* _Task details_
Extract all of the entries and set them down verbatim.

*** Task data

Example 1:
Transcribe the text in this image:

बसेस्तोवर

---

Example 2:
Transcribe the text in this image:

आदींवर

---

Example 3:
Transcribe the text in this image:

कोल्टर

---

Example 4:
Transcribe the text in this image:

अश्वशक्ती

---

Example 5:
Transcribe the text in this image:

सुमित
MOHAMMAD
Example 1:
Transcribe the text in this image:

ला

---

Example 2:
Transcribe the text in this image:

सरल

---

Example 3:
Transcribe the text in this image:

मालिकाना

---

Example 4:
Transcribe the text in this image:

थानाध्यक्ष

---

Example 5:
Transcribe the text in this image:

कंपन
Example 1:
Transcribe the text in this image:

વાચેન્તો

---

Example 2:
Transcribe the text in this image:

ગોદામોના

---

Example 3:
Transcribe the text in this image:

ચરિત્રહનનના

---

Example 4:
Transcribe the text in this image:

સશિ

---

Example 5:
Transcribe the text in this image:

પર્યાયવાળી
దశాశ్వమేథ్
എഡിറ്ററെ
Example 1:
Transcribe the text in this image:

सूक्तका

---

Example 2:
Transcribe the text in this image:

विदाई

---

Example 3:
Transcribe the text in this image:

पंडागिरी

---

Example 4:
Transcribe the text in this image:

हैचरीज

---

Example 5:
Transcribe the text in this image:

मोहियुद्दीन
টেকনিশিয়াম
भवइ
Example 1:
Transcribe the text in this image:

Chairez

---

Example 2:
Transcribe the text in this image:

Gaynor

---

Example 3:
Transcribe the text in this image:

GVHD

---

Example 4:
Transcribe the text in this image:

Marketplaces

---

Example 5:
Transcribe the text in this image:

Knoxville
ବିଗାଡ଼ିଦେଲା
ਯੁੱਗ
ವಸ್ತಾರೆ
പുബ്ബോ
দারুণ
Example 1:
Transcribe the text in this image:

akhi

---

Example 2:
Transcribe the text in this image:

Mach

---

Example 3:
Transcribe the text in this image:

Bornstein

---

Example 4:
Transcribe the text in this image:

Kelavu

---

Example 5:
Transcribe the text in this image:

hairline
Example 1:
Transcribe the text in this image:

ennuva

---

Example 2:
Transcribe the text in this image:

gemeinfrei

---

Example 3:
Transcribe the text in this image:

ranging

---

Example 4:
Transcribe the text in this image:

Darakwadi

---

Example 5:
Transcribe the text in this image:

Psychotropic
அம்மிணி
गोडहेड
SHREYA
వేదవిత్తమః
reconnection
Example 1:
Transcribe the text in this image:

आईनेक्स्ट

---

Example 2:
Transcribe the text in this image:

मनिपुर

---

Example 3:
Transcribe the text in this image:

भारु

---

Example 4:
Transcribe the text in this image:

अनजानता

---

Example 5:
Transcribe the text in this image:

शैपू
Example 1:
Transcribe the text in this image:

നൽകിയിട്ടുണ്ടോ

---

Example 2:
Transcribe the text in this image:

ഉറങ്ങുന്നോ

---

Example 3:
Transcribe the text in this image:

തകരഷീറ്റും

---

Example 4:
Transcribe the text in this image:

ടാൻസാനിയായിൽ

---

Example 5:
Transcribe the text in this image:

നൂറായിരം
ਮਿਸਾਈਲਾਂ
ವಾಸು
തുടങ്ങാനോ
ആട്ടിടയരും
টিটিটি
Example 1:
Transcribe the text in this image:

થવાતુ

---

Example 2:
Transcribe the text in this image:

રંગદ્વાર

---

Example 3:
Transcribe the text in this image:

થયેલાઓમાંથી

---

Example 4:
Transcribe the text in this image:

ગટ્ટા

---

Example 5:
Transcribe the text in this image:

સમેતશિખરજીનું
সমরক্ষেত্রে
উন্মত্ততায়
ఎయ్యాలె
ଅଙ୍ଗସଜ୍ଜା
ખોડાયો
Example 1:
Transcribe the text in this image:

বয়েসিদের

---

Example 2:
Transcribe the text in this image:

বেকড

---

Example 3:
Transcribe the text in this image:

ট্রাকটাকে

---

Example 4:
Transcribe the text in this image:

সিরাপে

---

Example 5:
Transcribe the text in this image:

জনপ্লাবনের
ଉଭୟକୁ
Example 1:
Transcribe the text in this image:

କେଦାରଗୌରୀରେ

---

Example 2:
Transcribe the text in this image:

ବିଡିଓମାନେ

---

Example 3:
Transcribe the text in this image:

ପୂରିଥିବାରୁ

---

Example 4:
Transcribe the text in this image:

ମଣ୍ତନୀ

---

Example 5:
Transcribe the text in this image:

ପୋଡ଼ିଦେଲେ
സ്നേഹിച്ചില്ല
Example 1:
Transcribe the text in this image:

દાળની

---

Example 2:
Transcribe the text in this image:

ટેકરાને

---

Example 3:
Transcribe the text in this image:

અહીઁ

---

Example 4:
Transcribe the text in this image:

******

* _Result of the task_
Example 1:
Transcribe the text in this image:

बसेस्तोवर

---

Example 2:
Transcribe the text in this image:

आदींवर

---

Example 3:
Transcribe the text in this image:

कोल्टर

---

Example 4:
Transcribe the text in this image:

अश्वशक्ती

---

Example 5:
Transcribe the text in this image:

सुमित
MOHAMMAD
Example 1:
Transcribe the text in this image:

ला

---

Example 2:
Transcribe the text in this image:

सरल

---

Example 3:
Transcribe the text in this image:

मालिकाना

---

Example 4:
Transcribe the text in this image:

थानाध्यक्ष

---

Example 5:
Transcribe the text in this image:

कंपन
Example 1:
Transcribe the text in this image:

વાચેન્તો

---

Example 2:
Transcribe the text in this image:

ગોદામોના

---

Example 3:
Transcribe the text in this image:

ચરિત્રહનનના

---

Example 4:
Transcribe the text in this image:

સશિ

---

Example 5:
Transcribe the text in this image:

પર્યાયવાળી
దశాశ్వమేథ్
എഡിറ്ററെ
Example 1:
Transcribe the text in this image:

सूक्तका

---

Example 2:
Transcribe the text in this image:

विदाई

---

Example 3:
Transcribe the text in this image:

पंडागिरी

---

Example 4:
Transcribe the text in this image:

हैचरीज

---

Example 5:
Transcribe the text in this image:

मोहियुद्दीन
টেকনিশিয়াম
भवइ
Example 1:
Transcribe the text in this image:

Chairez

---

Example 2:
Transcribe the text in this image:

Gaynor

---

Example 3:
Transcribe the text in this image:

GVHD

---

Example 4:
Transcribe the text in this image:

Marketplaces

---

Example 5:
Transcribe the text in this image:

Knoxville
ବିଗାଡ଼ିଦେଲା
ਯੁੱਗ
ವಸ್ತಾರೆ
പുബ്ബോ
দারুণ
Example 1:
Transcribe the text in this image:

akhi

---

Example 2:
Transcribe the text in this image:

Mach

---

Example 3:
Transcribe the text in this image:

Bornstein

---

Example 4:
Transcribe the text in this image:

Kelavu

---

Example 5:
Transcribe the text in this image:

hairline
Example 1:
Transcribe the text in this image:

ennuva

---

Example 2:
Transcribe the text in this image:

gemeinfrei

---

Example 3:
Transcribe the text in this image:

ranging

---

Example 4:
Transcribe the text in this image:

Darakwadi

---

Example 5:
Transcribe the text in this image:

Psychotropic
அம்மிணி
गोडहेड
SHREYA
వేదవిత్తమః
reconnection
Example 1:
Transcribe the text in this image:

आईनेक्स्ट

---

Example 2:
Transcribe the text in this image:

मनिपुर

---

Example 3:
Transcribe the text in this image:

भारु

---

Example 4:
Transcribe the text in this image:

अनजानता

---

Example 5:
Transcribe the text in this image:

शैपू
Example 1:
Transcribe the text in this image:

നൽകിയിട്ടുണ്ടോ

---

Example 2:
Transcribe the text in this image:

ഉറങ്ങുന്നോ

---

Example 3:
Transcribe the text in this image:

തകരഷീറ്റും

---

Example 4:
Transcribe the text in this image:

ടാൻസാനിയായിൽ

---

Example 5:
Transcribe the text in this image:

നൂറായിരം
ਮਿਸਾਈਲਾਂ
ವಾಸು
തുടങ്ങാനോ
ആട്ടിടയരും
টিটিটি
Example 1:
Transcribe the text in this image:

થવાતુ

---

Example 2:
Transcribe the text in this image:

રંગદ્વાર

---

Example 3:
Transcribe the text in this image:

થયેલાઓમાંથી

---

Example 4:
Transcribe the text in this image:

ગટ્ટા

---

Example 5:
Transcribe the text in this image:

સમેતશિખરજીનું
সমরক্ষেত্রে
উন্মত্ততায়
ఎయ్యాలె
ଅଙ୍ଗସଜ୍ଜା
ખોડાયો
Example 1:
Transcribe the text in this image:

বয়েসিদের

---

Example 2:
Transcribe the text in this image:

বেকড

---

Example 3:
Transcribe the text in this image:

ট্রাকটাকে

---

Example 4:
Transcribe the text in this image:

সিরাপে

---

Example 5:
Transcribe the text in this image:

জনপ্লাবনের
ଉଭୟକୁ
Example 1:
Transcribe the text in this image:

କେଦାରଗୌରୀରେ

---

Example 2:
Transcribe the text in this image:

ବିଡିଓମାନେ

---

Example 3:
Transcribe the text in this image:

ପୂରିଥିବାରୁ

---

Example 4:
Transcribe the text in this image:

ମଣ୍ତନୀ

---

Example 5:
Transcribe the text in this image:

ପୋଡ଼ିଦେଲେ
സ്നേഹിച്ചില്ല
Example 1:
Transcribe the text in this image:

દાળની

---

Example 2:
Transcribe the text in this image:

ટેકરાને

---

Example 3:
Transcribe the text in this image:

અહીઁ

---

Example 4:
Transcribe the text in this image:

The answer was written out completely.